ヘモクロマトーシスの患者の多くは症状を示しません。この病気は通常、家族のスクリーニングの結果として、または血液検査で高レベルの鉄または異常な肝酵素が示された後に診断されます。初期の兆候は非特異的であり、以下が含まれる場合があります。
- 脱力感と倦怠感
- 皮膚の色素沈着の増加
- 脱毛
- インポテンスと性欲の喪失
- 関節の痛み
- 記憶喪失
鉄が特定の臓器に蓄積すると、より具体的な症状が発生します。
- 心筋に鉄が沈着すると、不整脈や心不全を引き起こす可能性があります。
- 肝臓に鉄が沈着すると、患者は線維症、肝硬変、肝臓癌にかかりやすくなります。
- 膵臓の鉄鉱石は真性糖尿病を引き起こす可能性があります。
- 脳や性腺(卵巣や睾丸)に鉄が沈着すると、インポテンスにつながる可能性があります。
ヘモクロマトーシスの患者は、膵臓がんのリスクが高くなります。関節炎はまた、過剰な鉄の結果として発症する可能性があります。
ジョンズホプキンスでのヘモクロマトーシス診断
ヘモクロマトーシスの診断は、完全な身体検査から始まります。その間に、症状と病歴を説明します。その他のテストは次のとおりです。
- 血液検査
- 予防スクリーニング。
- 肝臓イメージング
血液検査
医師は、高濃度の鉄をチェックするために血液検査を命じます。血液検査には以下が含まれます:
- 血清フェリチン:この検査では、肝臓に蓄積されている鉄の量を測定します。ヘモクロマトーシスのレベルは非常に高くなる可能性があります。
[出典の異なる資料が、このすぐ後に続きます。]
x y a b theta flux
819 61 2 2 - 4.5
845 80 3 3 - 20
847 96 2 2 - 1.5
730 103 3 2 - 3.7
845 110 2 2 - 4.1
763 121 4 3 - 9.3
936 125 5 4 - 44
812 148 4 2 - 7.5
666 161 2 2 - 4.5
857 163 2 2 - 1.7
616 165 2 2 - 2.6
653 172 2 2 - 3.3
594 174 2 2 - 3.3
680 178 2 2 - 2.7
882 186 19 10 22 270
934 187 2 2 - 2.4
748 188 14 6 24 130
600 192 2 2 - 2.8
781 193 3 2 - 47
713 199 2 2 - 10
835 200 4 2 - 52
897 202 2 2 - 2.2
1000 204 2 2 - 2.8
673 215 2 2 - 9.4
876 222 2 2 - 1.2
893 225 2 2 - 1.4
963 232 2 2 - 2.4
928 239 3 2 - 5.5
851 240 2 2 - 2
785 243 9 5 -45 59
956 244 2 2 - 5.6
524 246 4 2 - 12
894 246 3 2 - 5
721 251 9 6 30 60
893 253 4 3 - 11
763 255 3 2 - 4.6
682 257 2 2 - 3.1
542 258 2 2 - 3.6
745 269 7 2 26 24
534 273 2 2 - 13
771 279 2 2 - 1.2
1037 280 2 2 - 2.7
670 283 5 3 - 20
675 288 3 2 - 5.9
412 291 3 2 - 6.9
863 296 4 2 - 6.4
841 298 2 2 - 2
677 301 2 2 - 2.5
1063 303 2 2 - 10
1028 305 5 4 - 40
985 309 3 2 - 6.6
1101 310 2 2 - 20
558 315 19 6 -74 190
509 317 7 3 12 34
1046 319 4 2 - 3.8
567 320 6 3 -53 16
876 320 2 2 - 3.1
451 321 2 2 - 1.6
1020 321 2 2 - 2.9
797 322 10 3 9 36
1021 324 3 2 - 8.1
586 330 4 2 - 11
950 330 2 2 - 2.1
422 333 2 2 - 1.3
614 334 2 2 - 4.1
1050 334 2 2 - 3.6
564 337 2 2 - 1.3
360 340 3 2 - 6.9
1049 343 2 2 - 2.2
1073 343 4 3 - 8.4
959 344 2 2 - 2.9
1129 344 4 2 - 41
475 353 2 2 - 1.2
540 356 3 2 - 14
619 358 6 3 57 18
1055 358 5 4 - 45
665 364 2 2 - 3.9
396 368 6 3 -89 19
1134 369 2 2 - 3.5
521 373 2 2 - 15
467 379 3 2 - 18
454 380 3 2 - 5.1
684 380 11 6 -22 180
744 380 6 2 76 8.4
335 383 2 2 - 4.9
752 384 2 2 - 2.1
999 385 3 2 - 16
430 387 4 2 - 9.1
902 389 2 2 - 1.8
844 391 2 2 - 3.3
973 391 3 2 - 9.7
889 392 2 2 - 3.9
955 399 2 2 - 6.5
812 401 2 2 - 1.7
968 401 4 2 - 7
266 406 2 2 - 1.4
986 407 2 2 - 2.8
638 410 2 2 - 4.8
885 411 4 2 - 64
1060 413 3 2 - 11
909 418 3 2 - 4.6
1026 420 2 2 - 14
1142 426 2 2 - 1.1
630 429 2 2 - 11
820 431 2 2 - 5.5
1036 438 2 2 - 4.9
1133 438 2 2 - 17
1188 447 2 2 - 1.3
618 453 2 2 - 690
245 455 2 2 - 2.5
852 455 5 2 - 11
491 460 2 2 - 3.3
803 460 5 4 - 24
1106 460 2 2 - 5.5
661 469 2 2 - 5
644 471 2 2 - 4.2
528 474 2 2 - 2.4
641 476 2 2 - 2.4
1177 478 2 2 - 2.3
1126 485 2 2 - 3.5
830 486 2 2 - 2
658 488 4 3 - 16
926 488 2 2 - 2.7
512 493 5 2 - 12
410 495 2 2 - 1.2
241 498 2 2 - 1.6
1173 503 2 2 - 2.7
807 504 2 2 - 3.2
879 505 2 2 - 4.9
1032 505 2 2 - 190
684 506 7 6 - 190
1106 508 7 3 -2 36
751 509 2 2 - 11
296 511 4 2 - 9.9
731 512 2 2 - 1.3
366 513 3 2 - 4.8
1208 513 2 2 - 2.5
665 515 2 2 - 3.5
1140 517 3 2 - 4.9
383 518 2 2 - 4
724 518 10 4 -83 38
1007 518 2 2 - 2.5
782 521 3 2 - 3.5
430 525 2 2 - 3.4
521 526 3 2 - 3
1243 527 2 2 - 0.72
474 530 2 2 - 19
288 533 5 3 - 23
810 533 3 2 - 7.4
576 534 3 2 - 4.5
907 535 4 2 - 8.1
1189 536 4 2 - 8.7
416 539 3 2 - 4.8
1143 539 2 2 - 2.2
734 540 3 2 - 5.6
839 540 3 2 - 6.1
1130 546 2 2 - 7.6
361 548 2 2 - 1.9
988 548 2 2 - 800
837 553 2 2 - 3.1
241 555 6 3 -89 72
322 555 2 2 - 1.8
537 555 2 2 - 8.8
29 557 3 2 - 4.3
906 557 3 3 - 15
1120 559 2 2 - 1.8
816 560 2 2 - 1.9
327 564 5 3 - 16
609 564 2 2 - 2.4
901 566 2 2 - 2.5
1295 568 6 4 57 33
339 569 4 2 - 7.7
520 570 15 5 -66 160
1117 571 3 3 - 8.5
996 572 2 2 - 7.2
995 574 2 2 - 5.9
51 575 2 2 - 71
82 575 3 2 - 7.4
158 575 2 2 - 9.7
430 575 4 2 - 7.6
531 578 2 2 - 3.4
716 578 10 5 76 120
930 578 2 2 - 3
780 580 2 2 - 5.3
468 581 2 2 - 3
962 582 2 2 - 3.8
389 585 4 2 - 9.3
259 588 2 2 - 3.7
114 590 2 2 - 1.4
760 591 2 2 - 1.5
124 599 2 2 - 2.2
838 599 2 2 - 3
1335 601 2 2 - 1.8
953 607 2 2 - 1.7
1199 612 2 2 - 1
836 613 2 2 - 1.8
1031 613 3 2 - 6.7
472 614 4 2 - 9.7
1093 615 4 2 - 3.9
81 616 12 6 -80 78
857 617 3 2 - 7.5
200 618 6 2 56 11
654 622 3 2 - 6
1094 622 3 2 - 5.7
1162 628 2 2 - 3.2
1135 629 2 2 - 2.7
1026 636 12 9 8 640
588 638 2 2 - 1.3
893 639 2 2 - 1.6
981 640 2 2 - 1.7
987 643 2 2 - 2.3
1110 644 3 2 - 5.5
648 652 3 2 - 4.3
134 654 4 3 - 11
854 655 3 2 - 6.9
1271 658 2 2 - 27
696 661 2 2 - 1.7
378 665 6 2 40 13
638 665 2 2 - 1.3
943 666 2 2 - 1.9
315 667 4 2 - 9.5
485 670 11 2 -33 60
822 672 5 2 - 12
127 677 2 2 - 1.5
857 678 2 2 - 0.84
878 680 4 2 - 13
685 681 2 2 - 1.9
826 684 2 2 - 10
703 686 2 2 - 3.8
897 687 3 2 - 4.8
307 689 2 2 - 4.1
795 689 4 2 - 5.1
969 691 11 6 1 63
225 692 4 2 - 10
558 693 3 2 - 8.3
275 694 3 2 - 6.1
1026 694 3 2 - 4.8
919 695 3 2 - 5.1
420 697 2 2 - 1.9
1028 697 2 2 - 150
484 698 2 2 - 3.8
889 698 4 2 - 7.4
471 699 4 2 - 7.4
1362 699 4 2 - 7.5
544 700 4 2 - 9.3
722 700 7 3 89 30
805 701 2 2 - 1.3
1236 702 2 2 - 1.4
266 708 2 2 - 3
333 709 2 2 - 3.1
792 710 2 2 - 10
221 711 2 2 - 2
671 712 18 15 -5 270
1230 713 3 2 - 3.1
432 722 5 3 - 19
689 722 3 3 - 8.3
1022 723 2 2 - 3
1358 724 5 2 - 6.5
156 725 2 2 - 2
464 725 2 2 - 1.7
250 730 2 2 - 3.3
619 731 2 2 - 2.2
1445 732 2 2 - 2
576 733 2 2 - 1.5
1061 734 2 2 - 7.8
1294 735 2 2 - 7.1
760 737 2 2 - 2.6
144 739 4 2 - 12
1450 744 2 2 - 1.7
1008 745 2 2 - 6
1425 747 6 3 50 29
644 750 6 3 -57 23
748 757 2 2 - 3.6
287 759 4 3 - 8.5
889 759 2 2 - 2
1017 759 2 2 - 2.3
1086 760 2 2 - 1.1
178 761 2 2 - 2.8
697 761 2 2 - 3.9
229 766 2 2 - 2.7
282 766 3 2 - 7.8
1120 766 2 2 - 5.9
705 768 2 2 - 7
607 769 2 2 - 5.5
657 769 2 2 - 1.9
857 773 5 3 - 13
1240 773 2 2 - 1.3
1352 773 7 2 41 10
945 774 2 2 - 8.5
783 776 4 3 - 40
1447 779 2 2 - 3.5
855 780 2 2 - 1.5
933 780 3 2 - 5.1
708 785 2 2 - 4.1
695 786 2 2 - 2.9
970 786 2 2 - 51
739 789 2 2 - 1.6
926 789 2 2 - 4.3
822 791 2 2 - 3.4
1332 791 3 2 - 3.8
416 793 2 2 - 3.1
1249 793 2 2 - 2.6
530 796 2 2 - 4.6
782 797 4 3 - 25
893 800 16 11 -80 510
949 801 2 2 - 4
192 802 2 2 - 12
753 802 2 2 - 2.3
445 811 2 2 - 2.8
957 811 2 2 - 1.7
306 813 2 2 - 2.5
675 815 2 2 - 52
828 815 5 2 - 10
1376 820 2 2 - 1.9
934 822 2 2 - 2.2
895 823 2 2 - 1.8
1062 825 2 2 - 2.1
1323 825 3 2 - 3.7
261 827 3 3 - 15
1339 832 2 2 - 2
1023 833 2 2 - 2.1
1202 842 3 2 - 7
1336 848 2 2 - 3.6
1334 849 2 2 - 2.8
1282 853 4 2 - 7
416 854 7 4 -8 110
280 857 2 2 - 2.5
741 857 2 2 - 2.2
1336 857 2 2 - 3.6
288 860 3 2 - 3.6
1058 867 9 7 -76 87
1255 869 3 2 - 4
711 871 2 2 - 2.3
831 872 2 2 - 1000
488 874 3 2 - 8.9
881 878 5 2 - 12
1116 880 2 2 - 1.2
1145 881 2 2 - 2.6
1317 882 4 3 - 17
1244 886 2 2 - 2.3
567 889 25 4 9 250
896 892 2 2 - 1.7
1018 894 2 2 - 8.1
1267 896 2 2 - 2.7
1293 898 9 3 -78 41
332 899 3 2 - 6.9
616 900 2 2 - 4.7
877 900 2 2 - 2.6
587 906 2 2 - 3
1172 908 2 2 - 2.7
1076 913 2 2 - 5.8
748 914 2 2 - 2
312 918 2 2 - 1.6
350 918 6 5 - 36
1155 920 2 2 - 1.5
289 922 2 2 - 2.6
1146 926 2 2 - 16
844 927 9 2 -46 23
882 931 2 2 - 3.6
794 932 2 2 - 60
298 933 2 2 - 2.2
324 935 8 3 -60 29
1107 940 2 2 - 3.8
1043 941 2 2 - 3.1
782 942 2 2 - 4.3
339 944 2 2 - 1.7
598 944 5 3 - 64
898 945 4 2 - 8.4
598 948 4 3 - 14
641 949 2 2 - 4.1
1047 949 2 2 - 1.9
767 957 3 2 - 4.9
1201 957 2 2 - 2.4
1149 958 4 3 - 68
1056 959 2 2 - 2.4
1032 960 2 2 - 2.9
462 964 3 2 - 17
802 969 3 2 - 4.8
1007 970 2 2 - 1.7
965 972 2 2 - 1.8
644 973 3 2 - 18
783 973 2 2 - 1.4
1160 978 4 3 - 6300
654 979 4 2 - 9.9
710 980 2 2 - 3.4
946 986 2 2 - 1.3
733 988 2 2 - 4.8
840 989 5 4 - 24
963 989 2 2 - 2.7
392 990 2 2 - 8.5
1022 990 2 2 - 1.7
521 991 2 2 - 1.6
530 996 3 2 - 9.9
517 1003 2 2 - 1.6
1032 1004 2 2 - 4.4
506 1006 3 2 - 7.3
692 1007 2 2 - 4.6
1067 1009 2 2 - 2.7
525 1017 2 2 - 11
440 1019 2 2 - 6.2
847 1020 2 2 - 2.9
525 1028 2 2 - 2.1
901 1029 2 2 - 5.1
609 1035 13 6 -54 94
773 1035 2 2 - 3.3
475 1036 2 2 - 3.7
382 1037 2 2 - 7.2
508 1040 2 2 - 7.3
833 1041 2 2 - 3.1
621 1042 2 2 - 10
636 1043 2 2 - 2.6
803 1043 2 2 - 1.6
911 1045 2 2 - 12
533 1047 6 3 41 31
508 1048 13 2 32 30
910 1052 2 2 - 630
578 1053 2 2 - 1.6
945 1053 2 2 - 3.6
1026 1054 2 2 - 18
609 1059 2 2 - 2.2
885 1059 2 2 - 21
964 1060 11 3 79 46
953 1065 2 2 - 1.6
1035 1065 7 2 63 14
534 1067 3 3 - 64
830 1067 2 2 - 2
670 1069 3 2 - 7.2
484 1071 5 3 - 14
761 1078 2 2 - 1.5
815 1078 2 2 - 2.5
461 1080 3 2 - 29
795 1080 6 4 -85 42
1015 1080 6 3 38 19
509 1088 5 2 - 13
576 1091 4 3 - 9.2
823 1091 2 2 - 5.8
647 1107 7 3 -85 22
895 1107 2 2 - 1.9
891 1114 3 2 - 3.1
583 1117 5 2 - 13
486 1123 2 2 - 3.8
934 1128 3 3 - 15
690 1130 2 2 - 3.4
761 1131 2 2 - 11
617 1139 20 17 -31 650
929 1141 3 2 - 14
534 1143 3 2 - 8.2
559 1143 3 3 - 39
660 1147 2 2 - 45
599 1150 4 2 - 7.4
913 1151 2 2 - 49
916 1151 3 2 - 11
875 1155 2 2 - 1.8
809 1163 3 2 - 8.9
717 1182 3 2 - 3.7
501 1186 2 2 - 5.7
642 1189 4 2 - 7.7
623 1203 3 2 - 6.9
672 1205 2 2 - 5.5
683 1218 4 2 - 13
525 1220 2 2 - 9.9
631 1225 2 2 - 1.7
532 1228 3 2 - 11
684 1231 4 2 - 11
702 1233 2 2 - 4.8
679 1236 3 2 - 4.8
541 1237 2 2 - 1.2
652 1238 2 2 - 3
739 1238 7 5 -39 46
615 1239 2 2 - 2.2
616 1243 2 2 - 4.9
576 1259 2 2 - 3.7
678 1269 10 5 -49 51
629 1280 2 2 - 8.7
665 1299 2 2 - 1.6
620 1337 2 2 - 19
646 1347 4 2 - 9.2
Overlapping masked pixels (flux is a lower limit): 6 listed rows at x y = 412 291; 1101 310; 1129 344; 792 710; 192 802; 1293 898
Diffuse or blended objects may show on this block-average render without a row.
- 血清鉄:血液中の鉄の量をテストします。これは断食後に行う必要があります。
- トランスフェリン飽和検査:血液中の鉄の量を測定する別の種類の血液検査。
- 肝酵素と機能検査:これらの検査は、肝臓に炎症があるかどうか、そして肝臓の機能が正常であるかどうかを判断します。
- 遺伝子検査:血中の鉄分が高い場合は、HFE遺伝子の変異についてDNA(血中)を検査することで診断を確認できます。これらのテストは、家族のスクリーニングにも使用されます。
肝生検
肝生検は確定診断を提供します。血中の鉄分レベルが上昇している場合、特に症状が遺伝性ヘモクロマトーシスと一致している場合は、医師が生検を勧めることがあります。生検中:
- あなたは局所麻酔を受けます。
- あなたの医者はいくつかの肝臓組織を取り除きます。リスクには、痛みや出血が含まれます。
- 組織は、ヘモクロマトーシスがあるかどうかを判断するための分析のために病理検査室に送られます。このテストでは、肝線維症かどうかを判断することもできます。
予防スクリーニング。
ヘモクロマトーシスの症状は非特異的であるため、この病気のリスクがあると考えられる患者は定期的にスクリーニングする必要があります。このように、病気が存在する場合、医師はその初期段階でそれを見つけて治療することができます。
遺伝性ヘモクロマトーシスの第一度近親者がいて、18〜30歳の場合は、スクリーニングを受ける必要があります。臓器損傷のリスクは、治療しない時間が長くなるほど高くなります。最初の検査には、多くの場合、多くの血液検査が含まれます。
イメージング:肝臓のMRI
肝臓の磁気共鳴画像法(MRI)を実行して、肝臓内の鉄の量を推定することができます。一部のタイプのMRは、肝線維症の量も推定できます。これは非侵襲的検査であり、肝生検の代わりになることもあります。 MRIは、閉所を恐れる患者にとっては難しいかもしれません。
ジョンズホプキンスでのヘモクロマトーシス治療
ヘモクロマトーシスが診断されると、すぐに治療を開始できます。瀉血はあなたの体から鉄を取り除くために行われます。ジョンズホプキンスでヘモクロマトーシスの治療についてもっと学びましょう。